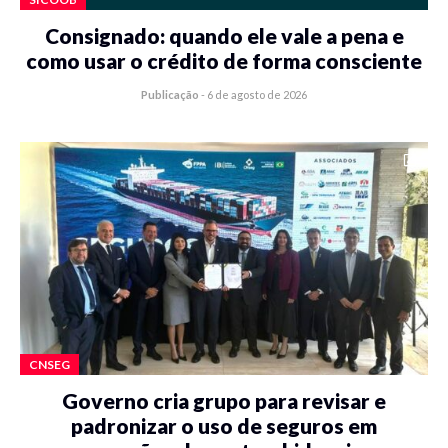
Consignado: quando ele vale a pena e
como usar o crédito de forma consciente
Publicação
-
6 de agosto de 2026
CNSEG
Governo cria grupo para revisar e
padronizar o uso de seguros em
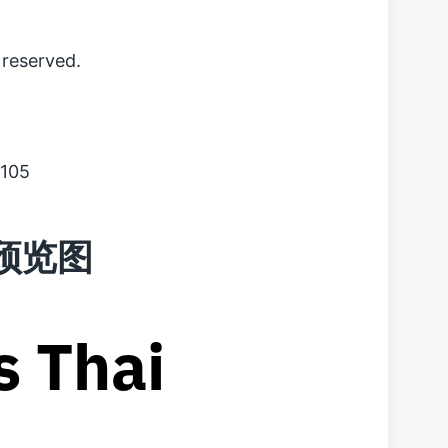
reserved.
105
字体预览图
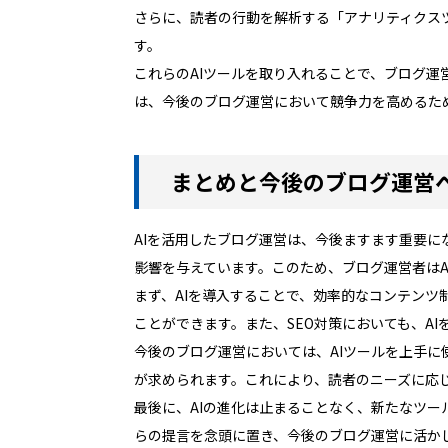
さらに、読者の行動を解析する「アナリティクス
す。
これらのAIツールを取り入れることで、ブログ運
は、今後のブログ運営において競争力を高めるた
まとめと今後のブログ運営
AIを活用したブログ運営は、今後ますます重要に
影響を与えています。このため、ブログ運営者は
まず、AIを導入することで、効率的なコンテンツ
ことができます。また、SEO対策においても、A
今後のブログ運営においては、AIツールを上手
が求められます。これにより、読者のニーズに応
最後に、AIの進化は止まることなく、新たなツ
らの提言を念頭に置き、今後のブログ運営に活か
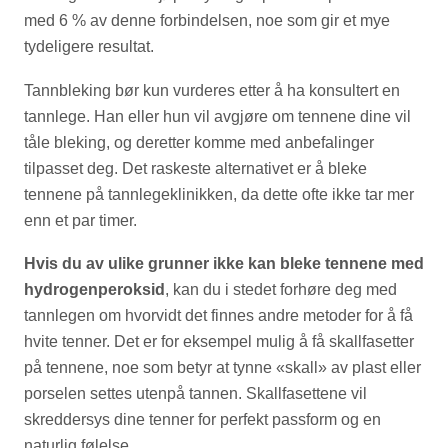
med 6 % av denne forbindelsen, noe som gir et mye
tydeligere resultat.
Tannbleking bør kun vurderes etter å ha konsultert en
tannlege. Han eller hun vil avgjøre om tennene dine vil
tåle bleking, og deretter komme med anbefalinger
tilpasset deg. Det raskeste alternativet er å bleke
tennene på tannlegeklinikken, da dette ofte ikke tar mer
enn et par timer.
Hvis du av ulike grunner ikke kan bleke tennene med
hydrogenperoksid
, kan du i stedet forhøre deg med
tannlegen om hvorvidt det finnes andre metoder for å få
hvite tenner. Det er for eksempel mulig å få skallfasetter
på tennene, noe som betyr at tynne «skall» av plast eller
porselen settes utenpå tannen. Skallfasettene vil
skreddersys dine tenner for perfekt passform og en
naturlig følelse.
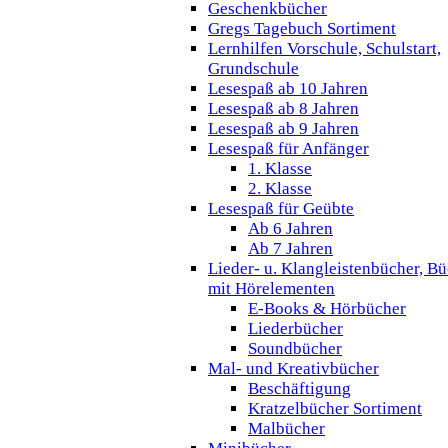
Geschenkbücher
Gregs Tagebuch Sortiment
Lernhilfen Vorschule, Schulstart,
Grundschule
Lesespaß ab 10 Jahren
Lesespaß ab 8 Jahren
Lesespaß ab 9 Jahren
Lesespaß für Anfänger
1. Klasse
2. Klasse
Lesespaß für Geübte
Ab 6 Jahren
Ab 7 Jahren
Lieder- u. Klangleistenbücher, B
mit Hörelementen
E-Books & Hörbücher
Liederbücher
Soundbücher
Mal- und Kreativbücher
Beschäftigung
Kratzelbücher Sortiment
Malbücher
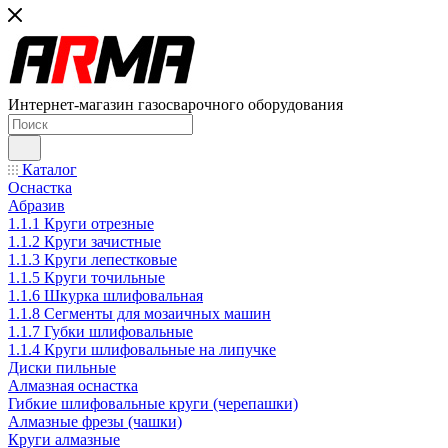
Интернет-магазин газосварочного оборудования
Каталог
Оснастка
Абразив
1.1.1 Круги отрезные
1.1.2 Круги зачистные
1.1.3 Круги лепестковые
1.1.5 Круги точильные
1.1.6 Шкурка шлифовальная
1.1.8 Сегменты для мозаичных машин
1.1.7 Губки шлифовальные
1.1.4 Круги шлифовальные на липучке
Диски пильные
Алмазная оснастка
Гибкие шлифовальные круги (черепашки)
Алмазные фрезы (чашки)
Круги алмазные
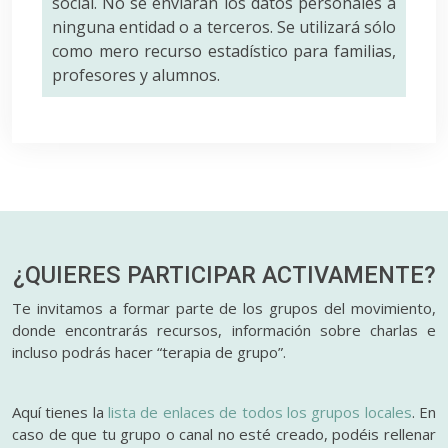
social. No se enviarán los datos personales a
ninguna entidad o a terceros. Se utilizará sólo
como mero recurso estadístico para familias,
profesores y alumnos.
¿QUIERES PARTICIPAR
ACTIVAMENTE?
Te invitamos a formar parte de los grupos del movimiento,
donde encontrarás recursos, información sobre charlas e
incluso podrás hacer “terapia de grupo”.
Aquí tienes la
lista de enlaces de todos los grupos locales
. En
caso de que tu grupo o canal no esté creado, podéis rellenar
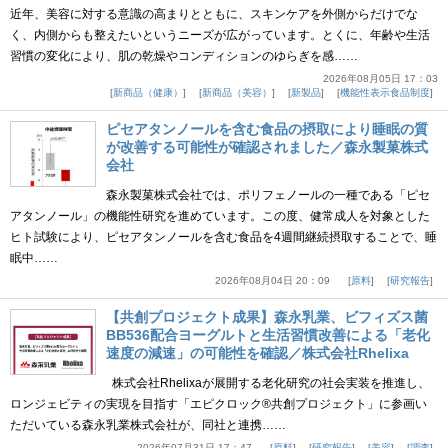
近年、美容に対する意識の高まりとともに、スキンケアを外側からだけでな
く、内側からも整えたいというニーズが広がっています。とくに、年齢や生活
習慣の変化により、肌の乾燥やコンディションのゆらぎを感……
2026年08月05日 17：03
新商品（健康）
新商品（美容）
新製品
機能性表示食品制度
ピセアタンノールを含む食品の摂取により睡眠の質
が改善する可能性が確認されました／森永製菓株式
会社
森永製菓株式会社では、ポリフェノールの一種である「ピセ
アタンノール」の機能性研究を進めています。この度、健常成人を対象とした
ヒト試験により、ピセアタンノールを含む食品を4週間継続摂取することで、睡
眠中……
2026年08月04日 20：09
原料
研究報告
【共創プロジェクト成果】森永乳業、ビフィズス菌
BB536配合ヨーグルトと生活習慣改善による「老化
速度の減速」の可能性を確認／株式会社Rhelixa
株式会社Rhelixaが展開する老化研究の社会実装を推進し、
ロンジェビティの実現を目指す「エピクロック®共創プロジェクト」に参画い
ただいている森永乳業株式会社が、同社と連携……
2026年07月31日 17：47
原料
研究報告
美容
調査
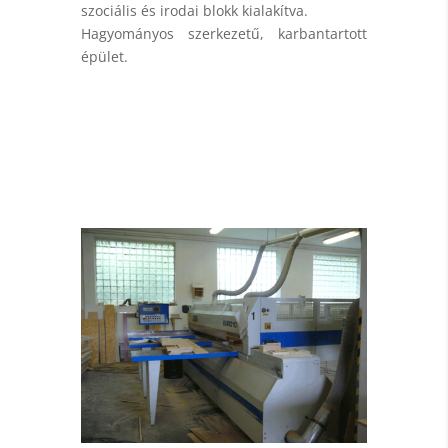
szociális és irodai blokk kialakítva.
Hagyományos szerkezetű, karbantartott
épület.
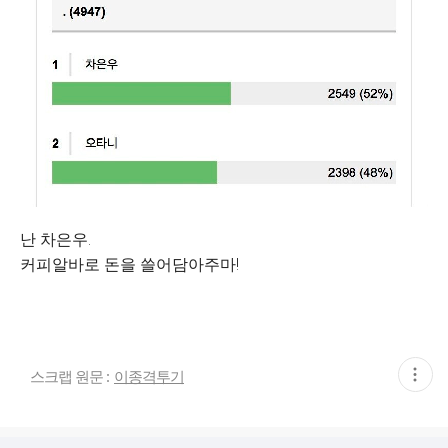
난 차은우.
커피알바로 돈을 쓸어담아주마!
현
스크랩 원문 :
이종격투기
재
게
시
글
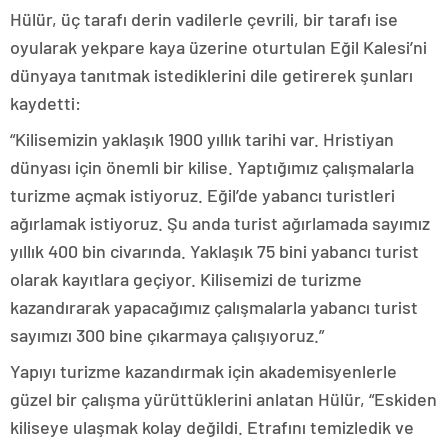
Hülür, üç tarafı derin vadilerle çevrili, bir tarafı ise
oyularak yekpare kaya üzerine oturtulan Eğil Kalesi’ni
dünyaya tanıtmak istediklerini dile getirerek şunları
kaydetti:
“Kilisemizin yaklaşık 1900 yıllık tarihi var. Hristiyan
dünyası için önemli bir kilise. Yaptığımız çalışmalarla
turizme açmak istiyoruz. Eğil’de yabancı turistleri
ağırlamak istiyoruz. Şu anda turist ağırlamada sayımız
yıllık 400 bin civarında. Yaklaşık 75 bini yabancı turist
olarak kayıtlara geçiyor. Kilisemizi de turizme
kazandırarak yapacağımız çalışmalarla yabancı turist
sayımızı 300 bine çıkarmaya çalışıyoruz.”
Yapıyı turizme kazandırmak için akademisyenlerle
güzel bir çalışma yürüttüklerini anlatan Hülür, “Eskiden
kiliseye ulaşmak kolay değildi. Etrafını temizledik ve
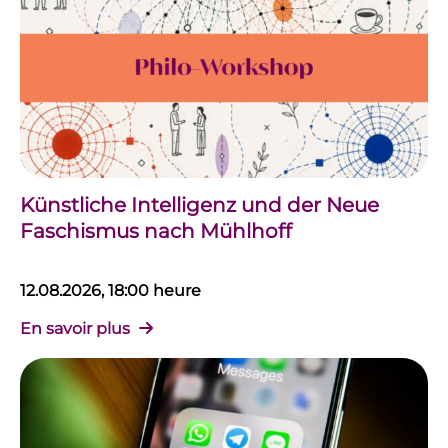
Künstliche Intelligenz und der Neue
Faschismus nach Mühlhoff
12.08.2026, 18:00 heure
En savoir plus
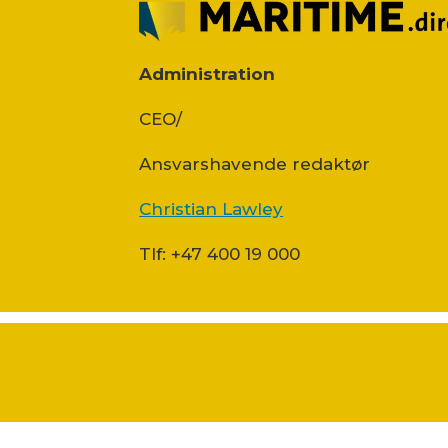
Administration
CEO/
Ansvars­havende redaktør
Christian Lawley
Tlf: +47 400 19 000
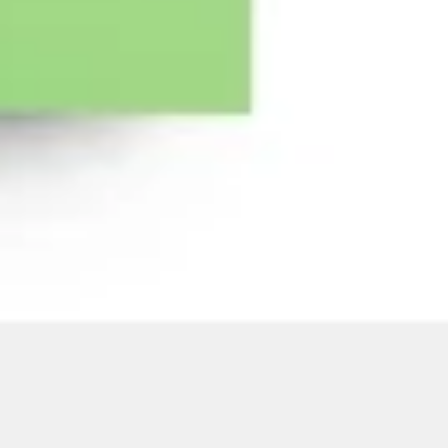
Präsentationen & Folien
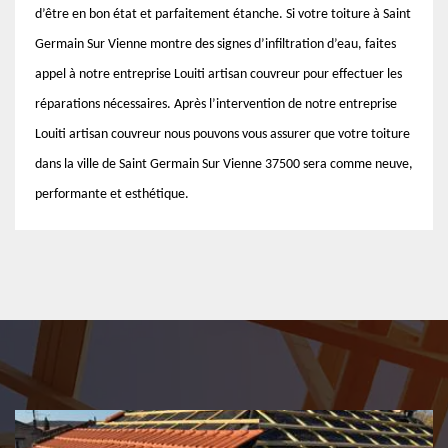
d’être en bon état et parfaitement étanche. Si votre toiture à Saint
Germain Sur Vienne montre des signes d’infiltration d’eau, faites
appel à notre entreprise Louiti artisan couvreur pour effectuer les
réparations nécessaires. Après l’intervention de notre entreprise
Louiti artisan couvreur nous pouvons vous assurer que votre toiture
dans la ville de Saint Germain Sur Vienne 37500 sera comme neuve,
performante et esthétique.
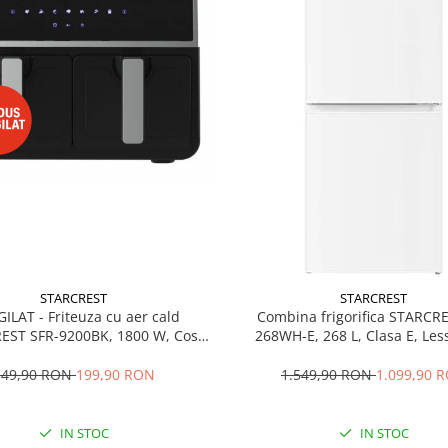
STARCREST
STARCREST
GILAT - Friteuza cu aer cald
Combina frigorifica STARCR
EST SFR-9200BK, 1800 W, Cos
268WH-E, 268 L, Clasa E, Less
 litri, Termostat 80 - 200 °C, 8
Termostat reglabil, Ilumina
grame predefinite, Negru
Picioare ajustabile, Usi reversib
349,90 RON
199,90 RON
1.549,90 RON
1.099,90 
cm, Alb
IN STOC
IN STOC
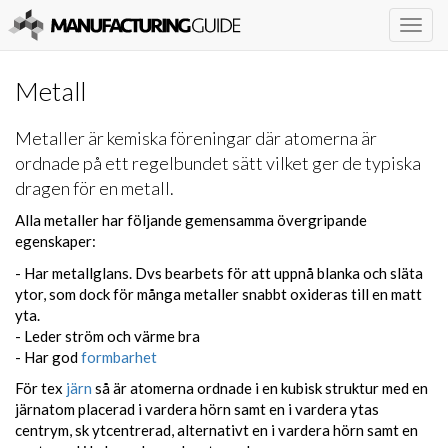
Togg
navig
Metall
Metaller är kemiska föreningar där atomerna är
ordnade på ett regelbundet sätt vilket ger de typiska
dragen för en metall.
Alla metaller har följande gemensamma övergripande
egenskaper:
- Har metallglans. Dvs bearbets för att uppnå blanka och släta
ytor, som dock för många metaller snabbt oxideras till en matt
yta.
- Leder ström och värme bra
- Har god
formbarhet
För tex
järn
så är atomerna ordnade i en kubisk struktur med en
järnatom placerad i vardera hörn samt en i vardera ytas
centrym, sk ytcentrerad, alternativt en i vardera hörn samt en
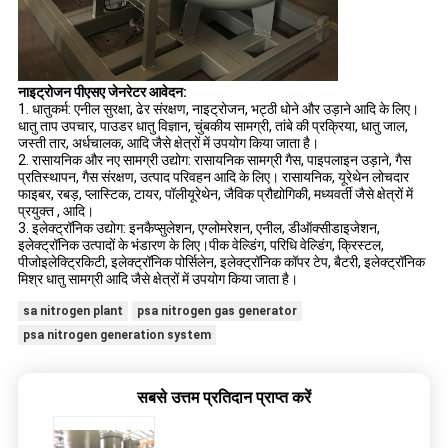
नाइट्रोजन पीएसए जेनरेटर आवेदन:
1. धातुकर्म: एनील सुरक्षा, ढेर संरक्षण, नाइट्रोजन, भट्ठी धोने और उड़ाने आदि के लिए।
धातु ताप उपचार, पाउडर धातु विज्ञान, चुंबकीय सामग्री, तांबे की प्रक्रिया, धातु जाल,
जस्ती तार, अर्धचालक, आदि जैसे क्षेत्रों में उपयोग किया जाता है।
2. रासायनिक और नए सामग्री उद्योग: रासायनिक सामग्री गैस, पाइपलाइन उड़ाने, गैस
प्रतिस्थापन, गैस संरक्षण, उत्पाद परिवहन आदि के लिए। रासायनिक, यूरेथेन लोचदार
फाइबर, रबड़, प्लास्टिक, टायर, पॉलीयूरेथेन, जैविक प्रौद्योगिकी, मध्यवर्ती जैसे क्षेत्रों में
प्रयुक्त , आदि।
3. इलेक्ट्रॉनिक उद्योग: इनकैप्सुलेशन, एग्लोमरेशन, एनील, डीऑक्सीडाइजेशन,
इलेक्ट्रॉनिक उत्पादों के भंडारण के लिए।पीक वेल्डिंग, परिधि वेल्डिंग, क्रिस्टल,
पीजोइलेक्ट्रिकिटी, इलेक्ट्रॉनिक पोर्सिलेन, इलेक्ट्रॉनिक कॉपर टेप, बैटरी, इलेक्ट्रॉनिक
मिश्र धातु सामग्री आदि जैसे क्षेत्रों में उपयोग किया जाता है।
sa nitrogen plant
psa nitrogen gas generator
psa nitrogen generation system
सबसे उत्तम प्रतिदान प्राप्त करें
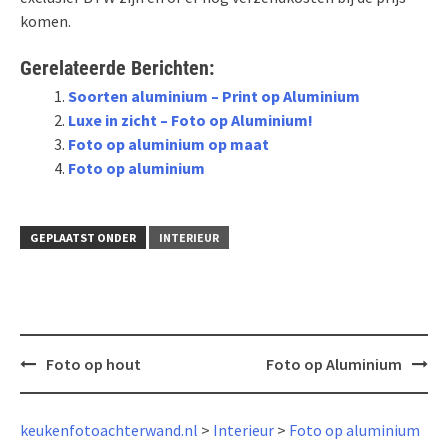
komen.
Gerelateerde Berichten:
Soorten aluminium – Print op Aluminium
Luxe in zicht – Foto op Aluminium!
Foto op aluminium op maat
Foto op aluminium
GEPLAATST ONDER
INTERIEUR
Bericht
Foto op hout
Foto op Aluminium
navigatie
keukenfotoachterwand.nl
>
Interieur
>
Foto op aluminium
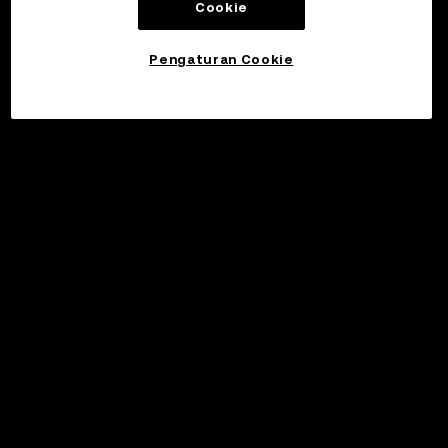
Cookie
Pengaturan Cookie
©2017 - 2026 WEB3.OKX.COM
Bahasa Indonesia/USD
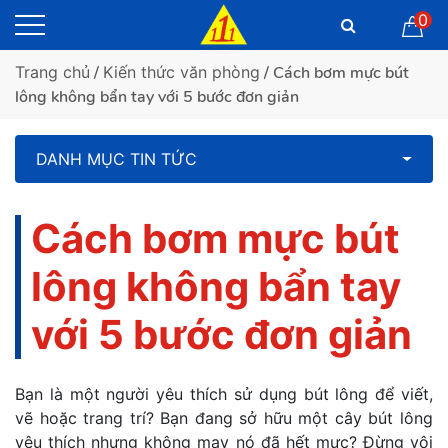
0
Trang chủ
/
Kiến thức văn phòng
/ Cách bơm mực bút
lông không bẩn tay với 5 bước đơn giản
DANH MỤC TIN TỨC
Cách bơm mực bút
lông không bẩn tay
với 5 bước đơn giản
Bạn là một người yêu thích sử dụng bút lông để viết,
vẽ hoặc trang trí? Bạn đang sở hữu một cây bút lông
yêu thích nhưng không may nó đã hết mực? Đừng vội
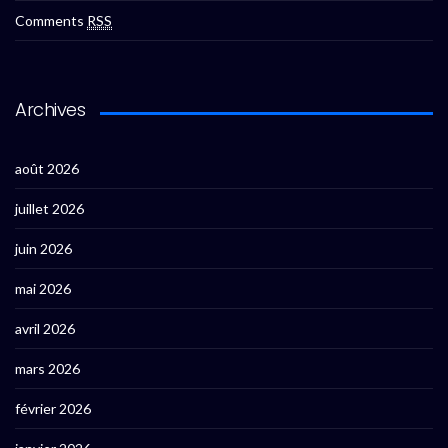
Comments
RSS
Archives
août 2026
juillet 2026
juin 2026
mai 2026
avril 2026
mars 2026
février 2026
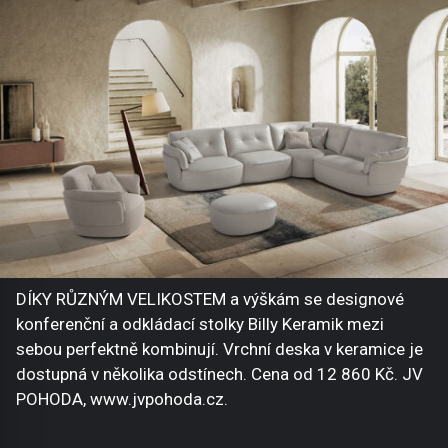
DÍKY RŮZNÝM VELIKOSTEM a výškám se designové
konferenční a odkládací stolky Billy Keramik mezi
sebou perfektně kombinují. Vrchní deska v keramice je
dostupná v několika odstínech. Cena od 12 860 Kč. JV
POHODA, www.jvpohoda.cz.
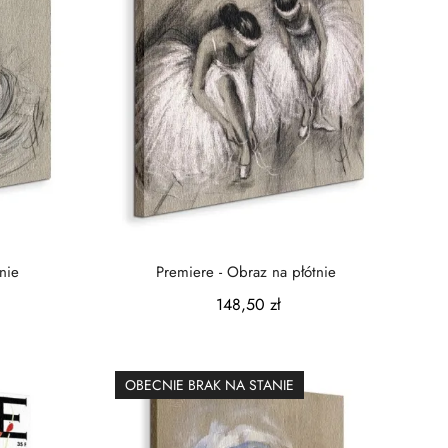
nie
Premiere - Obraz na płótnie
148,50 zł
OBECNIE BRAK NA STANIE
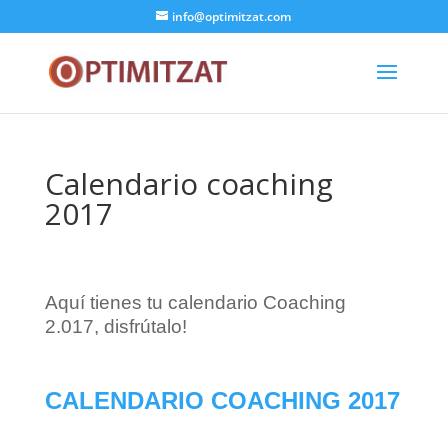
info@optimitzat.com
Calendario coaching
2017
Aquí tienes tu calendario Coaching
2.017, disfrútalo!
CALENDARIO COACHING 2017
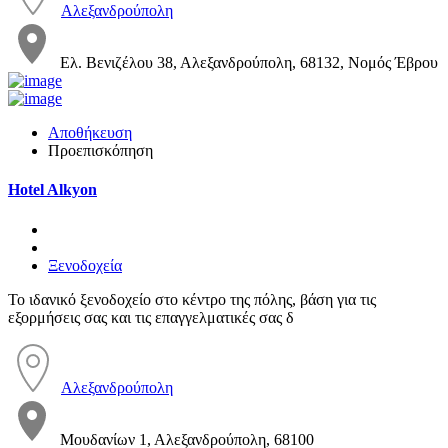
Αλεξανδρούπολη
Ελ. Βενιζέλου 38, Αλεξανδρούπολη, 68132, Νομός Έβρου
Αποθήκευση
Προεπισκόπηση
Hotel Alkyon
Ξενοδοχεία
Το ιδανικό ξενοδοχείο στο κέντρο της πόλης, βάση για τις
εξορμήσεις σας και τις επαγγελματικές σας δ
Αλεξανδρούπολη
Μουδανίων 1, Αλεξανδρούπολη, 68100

-- Assignment --
Using the listing above, repeat word for word each line from the one with "appel à notre" down to the one with "Combina frigorifica STARCR", both included. Omit all pictures.

-- Written solution --
appel à notre entreprise Louiti artisan couvreur pour effectuer les
réparations nécessaires. Après l’intervention de notre entreprise
Louiti artisan couvreur nous pouvons vous assurer que votre toiture
dans la ville de Saint Germain Sur Vienne 37500 sera comme neuve,
performante et esthétique.
STARCREST
STARCREST
GILAT - Friteuza cu aer cald
Combina frigorifica STARCR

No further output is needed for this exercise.